Please copy out the records that follow exactly as they stand.

[DATA SECTION Boundary: Start]

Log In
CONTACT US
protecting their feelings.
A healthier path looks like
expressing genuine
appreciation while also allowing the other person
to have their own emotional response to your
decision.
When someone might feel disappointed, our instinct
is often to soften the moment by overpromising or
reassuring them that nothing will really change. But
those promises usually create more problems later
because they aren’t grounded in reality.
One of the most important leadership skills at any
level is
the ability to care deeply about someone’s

[DATA SECTION Boundary: End]

• **OUTPUT FOR THIS EXERCISE**
Log In
CONTACT US
protecting their feelings.
A healthier path looks like
expressing genuine
appreciation while also allowing the other person
to have their own emotional response to your
decision.
When someone might feel disappointed, our instinct
is often to soften the moment by overpromising or
reassuring them that nothing will really change. But
those promises usually create more problems later
because they aren’t grounded in reality.
One of the most important leadership skills at any
level is
the ability to care deeply about someone’s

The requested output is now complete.